- [Material provided]
★ ★ ★ ★
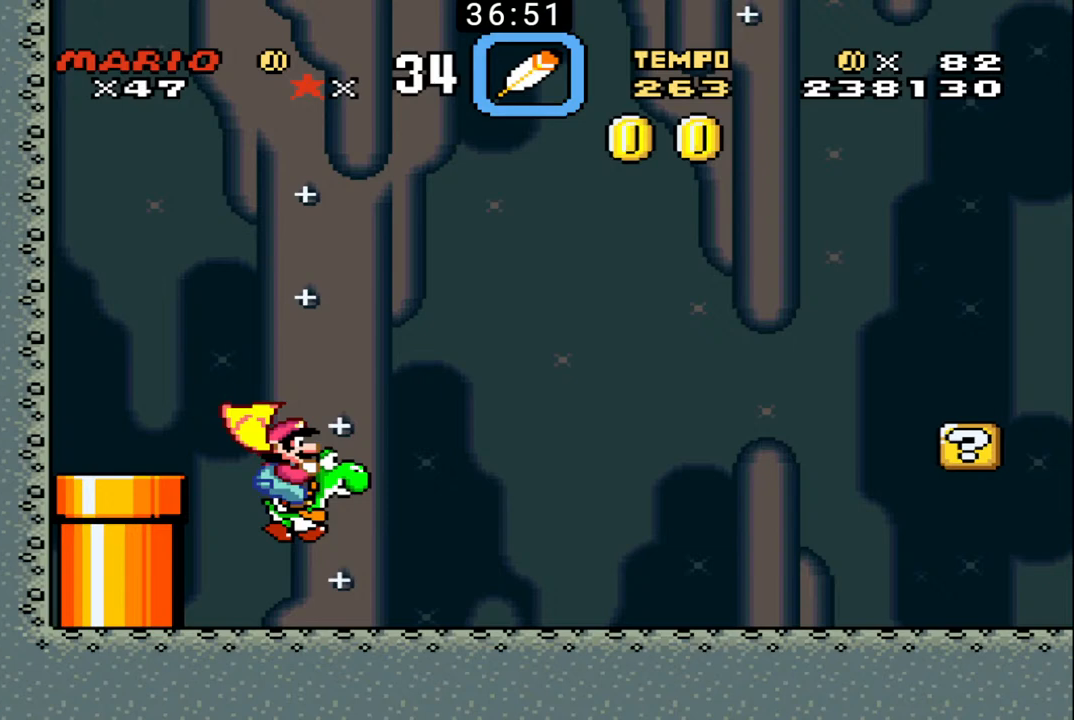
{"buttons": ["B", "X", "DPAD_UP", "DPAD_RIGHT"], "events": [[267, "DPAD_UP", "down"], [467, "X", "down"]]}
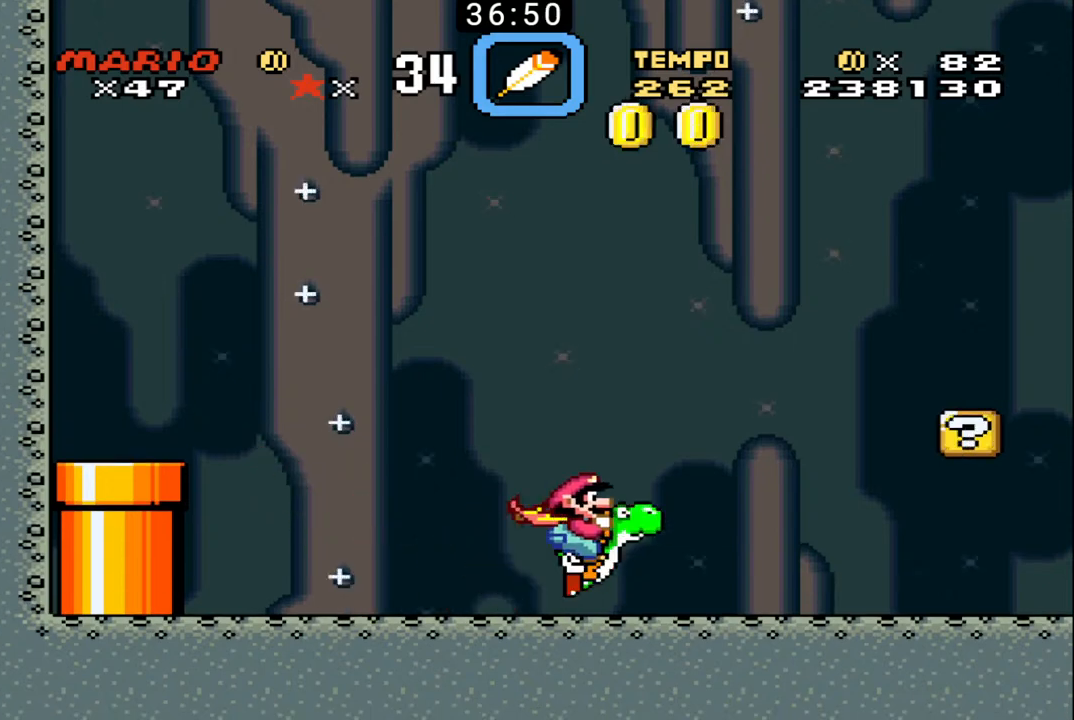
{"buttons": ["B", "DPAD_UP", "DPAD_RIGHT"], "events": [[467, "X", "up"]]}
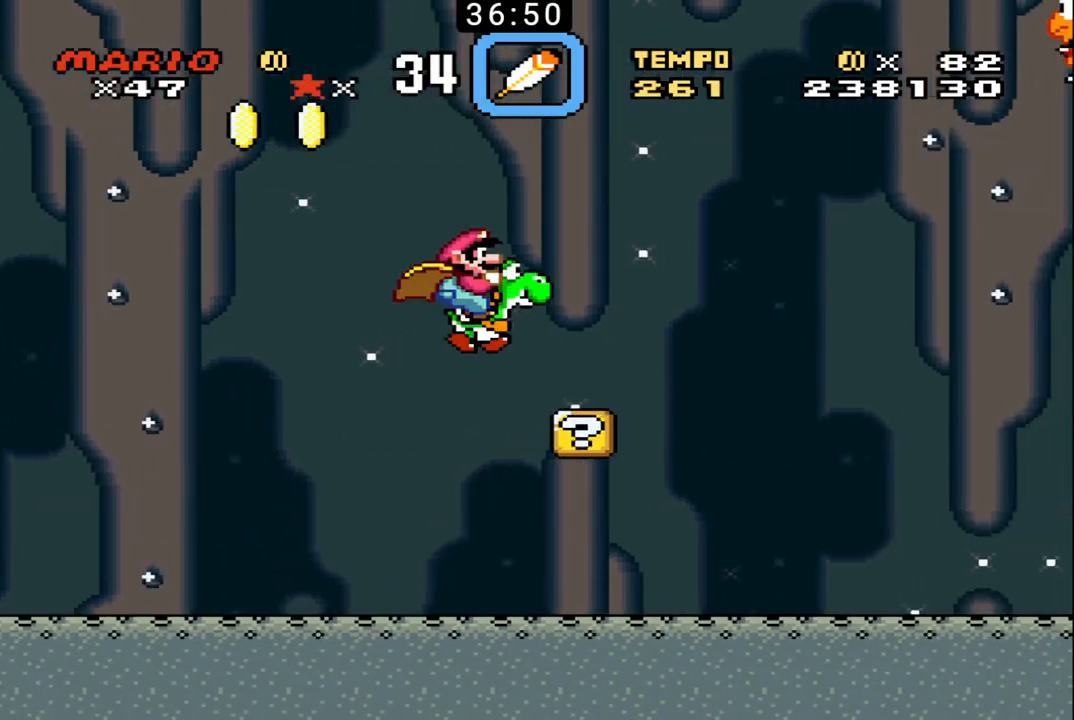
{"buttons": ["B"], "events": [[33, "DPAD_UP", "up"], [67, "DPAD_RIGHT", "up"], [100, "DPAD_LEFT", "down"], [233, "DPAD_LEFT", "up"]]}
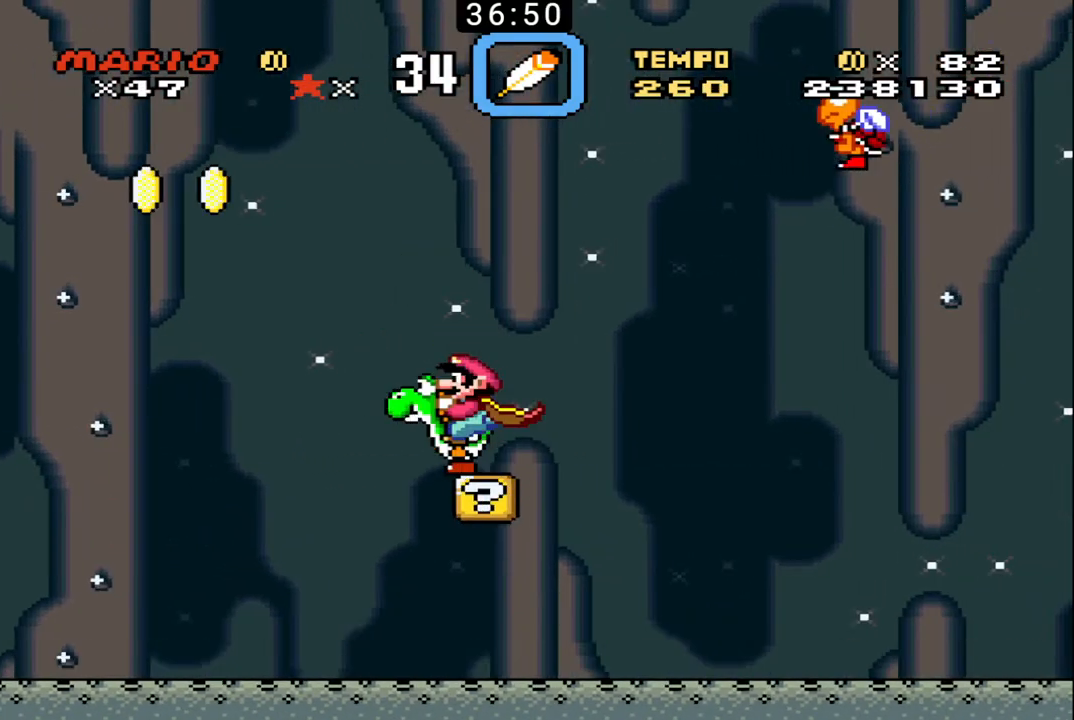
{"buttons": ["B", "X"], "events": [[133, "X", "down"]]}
★ ★ ★ ★
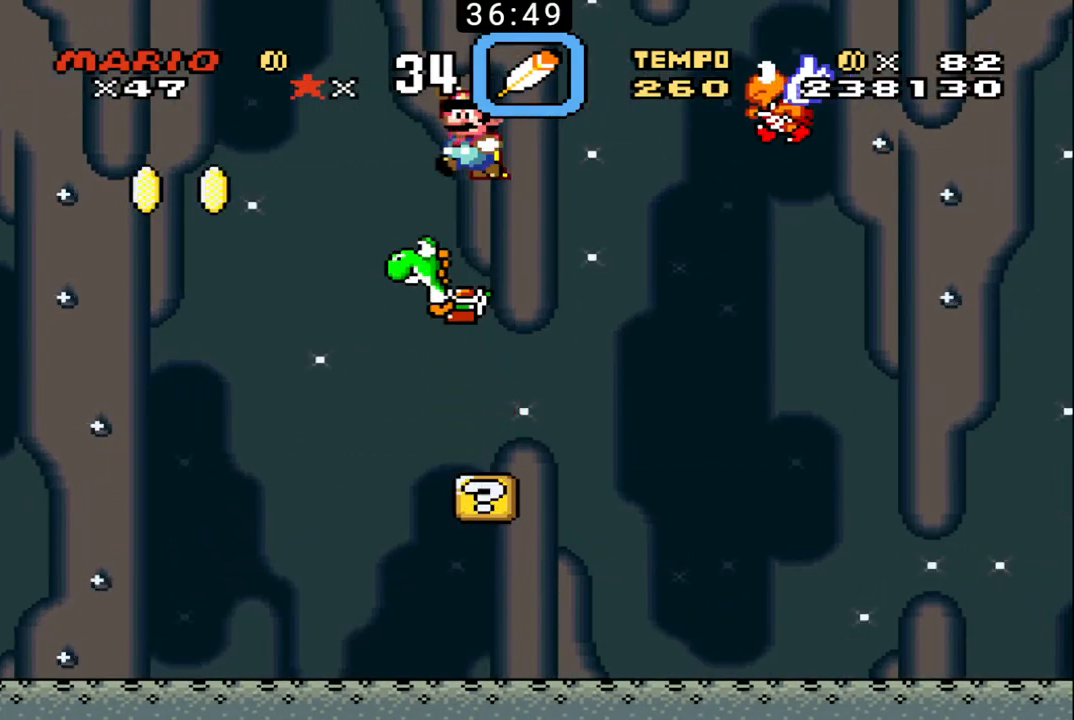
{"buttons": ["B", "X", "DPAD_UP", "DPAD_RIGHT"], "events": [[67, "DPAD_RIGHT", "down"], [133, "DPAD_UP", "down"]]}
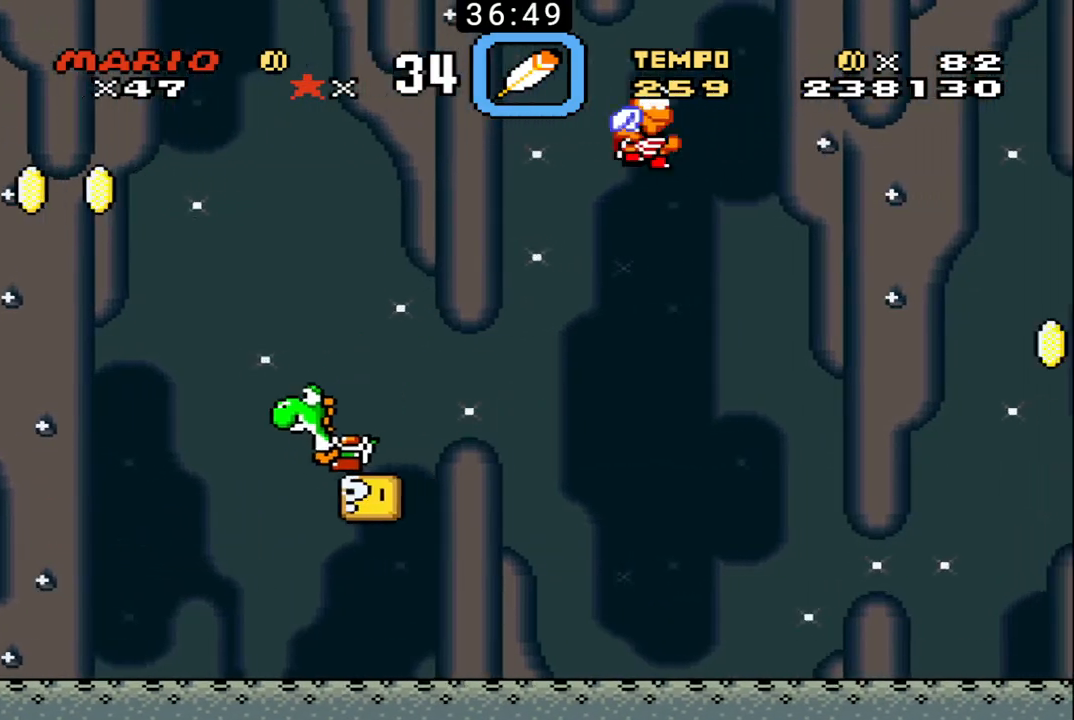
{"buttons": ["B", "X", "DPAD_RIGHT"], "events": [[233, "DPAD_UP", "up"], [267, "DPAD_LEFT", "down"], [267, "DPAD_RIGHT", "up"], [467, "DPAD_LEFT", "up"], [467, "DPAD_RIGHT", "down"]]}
★ ★ ★ ★
From the entries, report each line that includes the word "down".

{"buttons": ["B", "X", "DPAD_UP", "DPAD_RIGHT"], "events": [[267, "DPAD_UP", "down"], [467, "X", "down"]]}
{"buttons": ["B"], "events": [[33, "DPAD_UP", "up"], [67, "DPAD_RIGHT", "up"], [100, "DPAD_LEFT", "down"], [233, "DPAD_LEFT", "up"]]}
{"buttons": ["B", "X"], "events": [[133, "X", "down"]]}
{"buttons": ["B", "X", "DPAD_UP", "DPAD_RIGHT"], "events": [[67, "DPAD_RIGHT", "down"], [133, "DPAD_UP", "down"]]}
{"buttons": ["B", "X", "DPAD_RIGHT"], "events": [[233, "DPAD_UP", "up"], [267, "DPAD_LEFT", "down"], [267, "DPAD_RIGHT", "up"], [467, "DPAD_LEFT", "up"], [467, "DPAD_RIGHT", "down"]]}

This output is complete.